[BRIEF]
Set out the lines of all the records below as a Markdown table with two columns, Row and Text, numbering each row and skipping blank lines. Leave the pictures out.

[SOURCE INFORMATION]
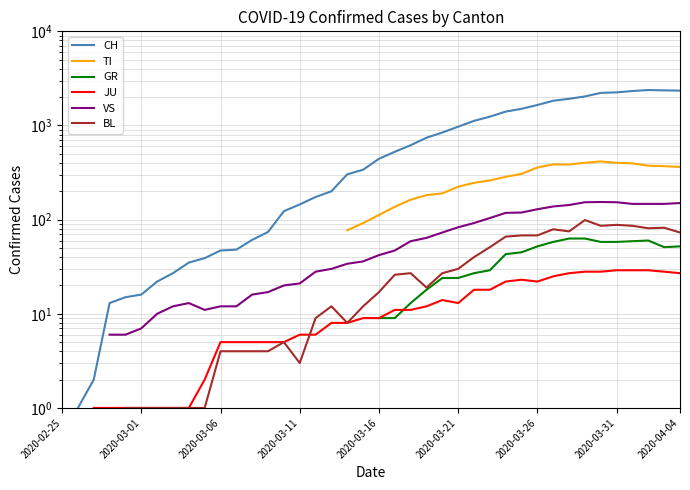

The value of GR at 28 is 43.0. True or false?

True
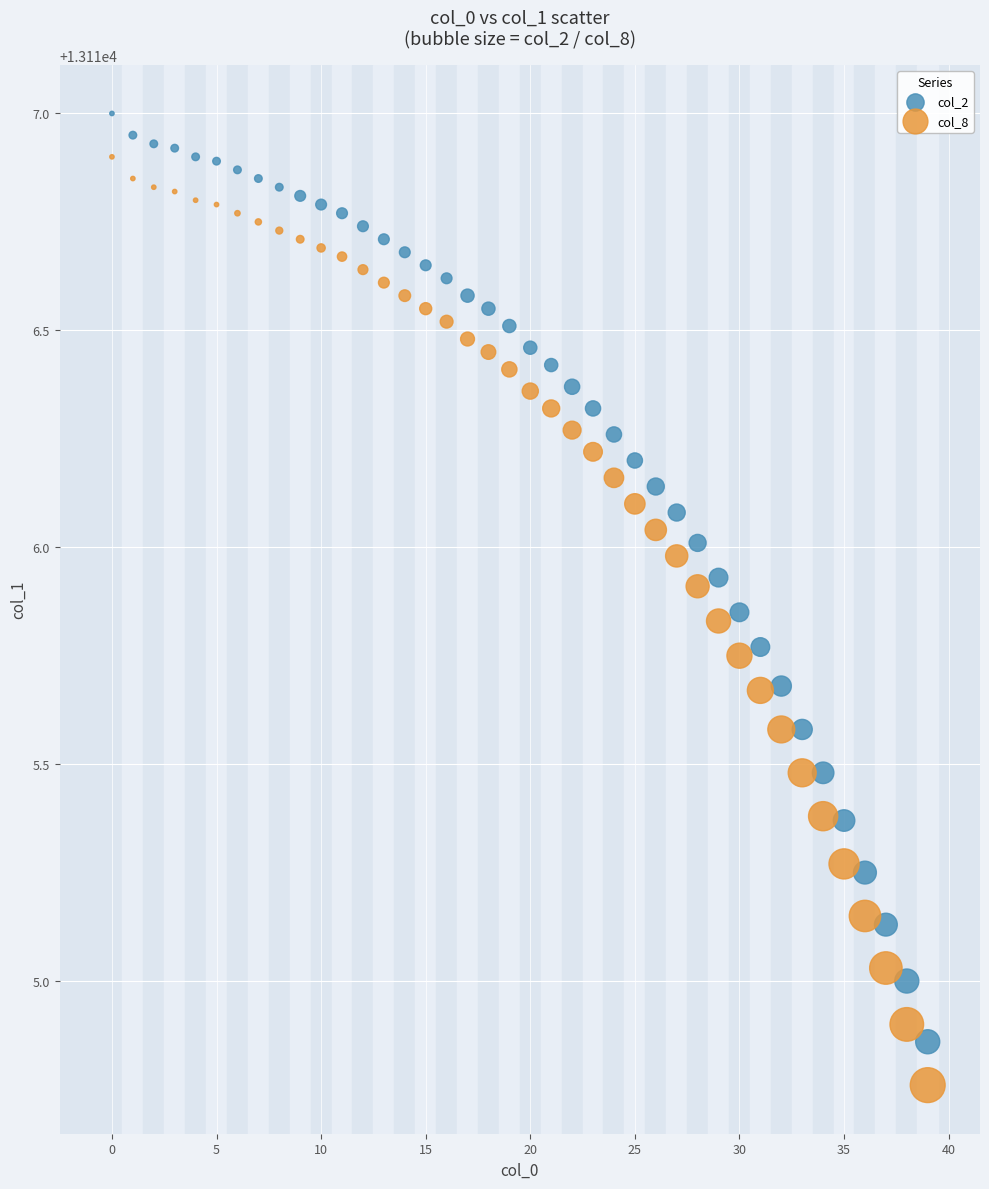

Which series contains the highest Y value?

col_2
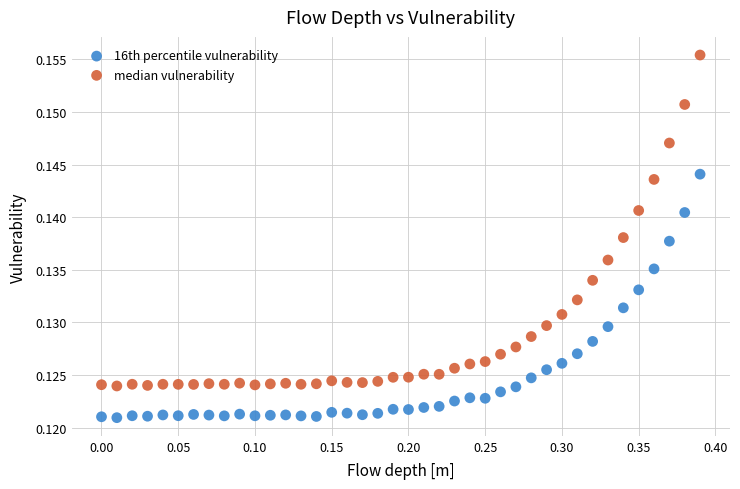

Which series has the widest spread of Y values?

median vulnerability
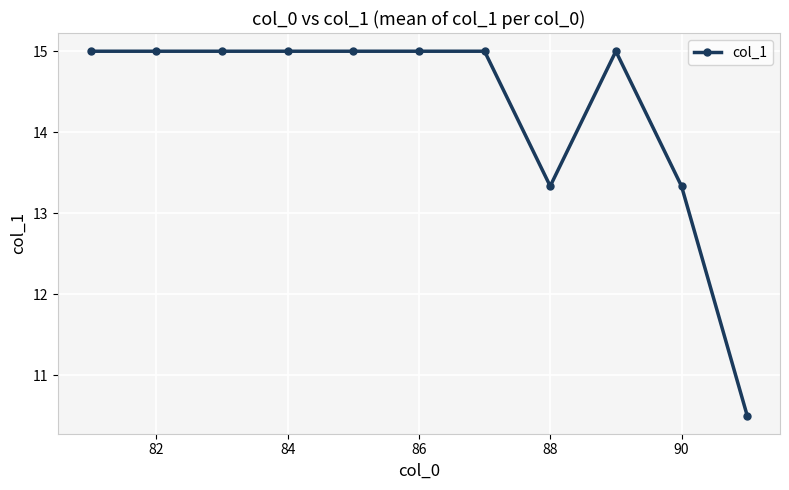

What is the smallest value displayed?

10.5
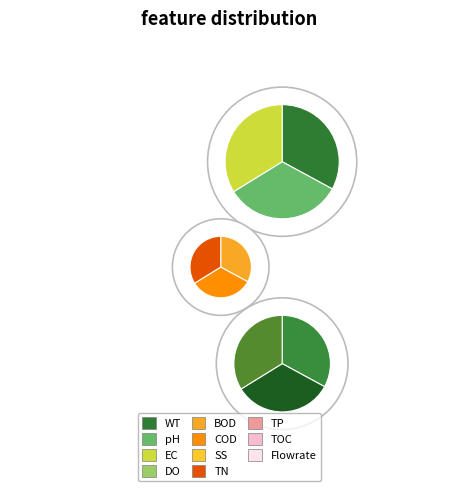

Is it true that 99902 is 33% of the pie?

True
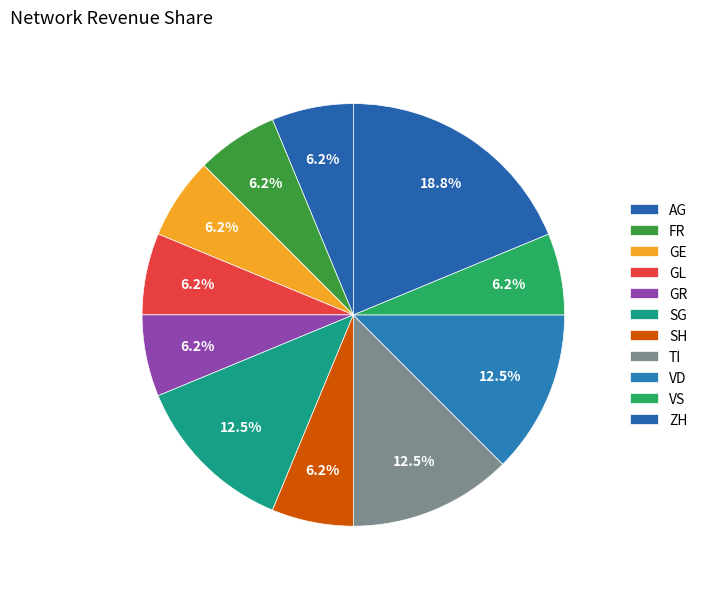

How many slices are in this pie chart?

11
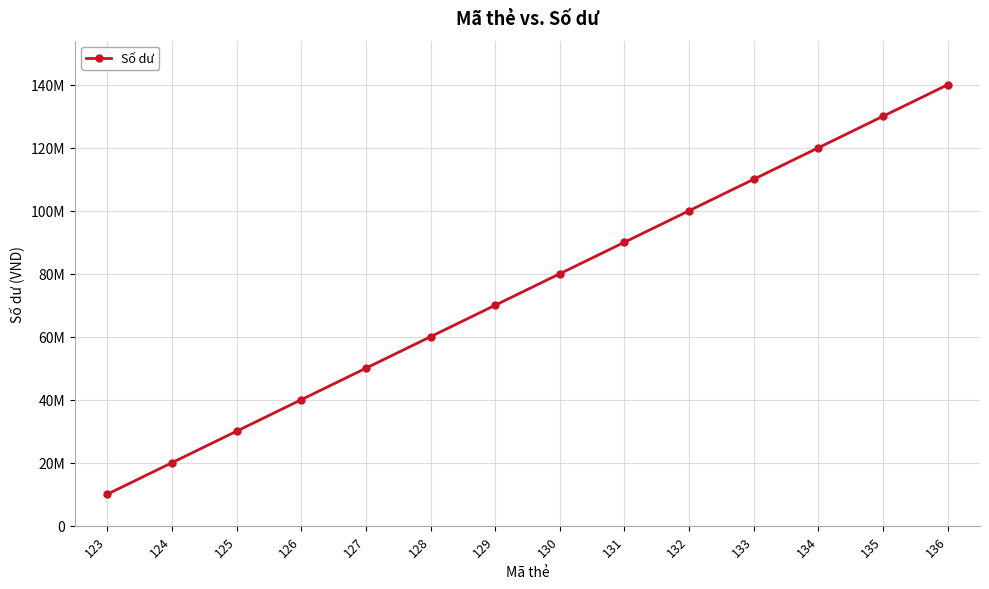

Is this an area chart (filled region under the line)?

No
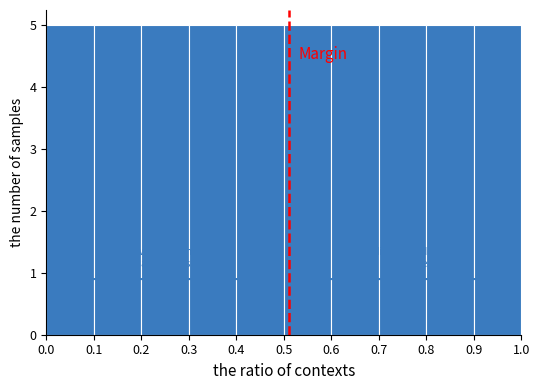

How tall is the bar that spans 0.8 to 0.9 on the x-axis? The values are not printed on the chart, so give them approximately, as read against the axis.

5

[RESPONSE BELOW]
| Row | Text |
|---|---|
| 1 | The value of GR at 28 is 43.0. True or false? |
| 2 | True |
| 3 | Which series contains the highest Y value? |
| 4 | col_2 |
| 5 | Which series has the widest spread of Y values? |
| 6 | median vulnerability |
| 7 | What is the smallest value displayed? |
| 8 | 10.5 |
| 9 | Is it true that 99902 is 33% of the pie? |
| 10 | True |
| 11 | How many slices are in this pie chart? |
| 12 | 11 |
| 13 | Is this an area chart (filled region under the line)? |
| 14 | No |
| 15 | How tall is the bar that spans 0.8 to 0.9 on the x-axis? The values are not printed on the chart, so give them approximately, as read against the axis. |
| 16 | 5 |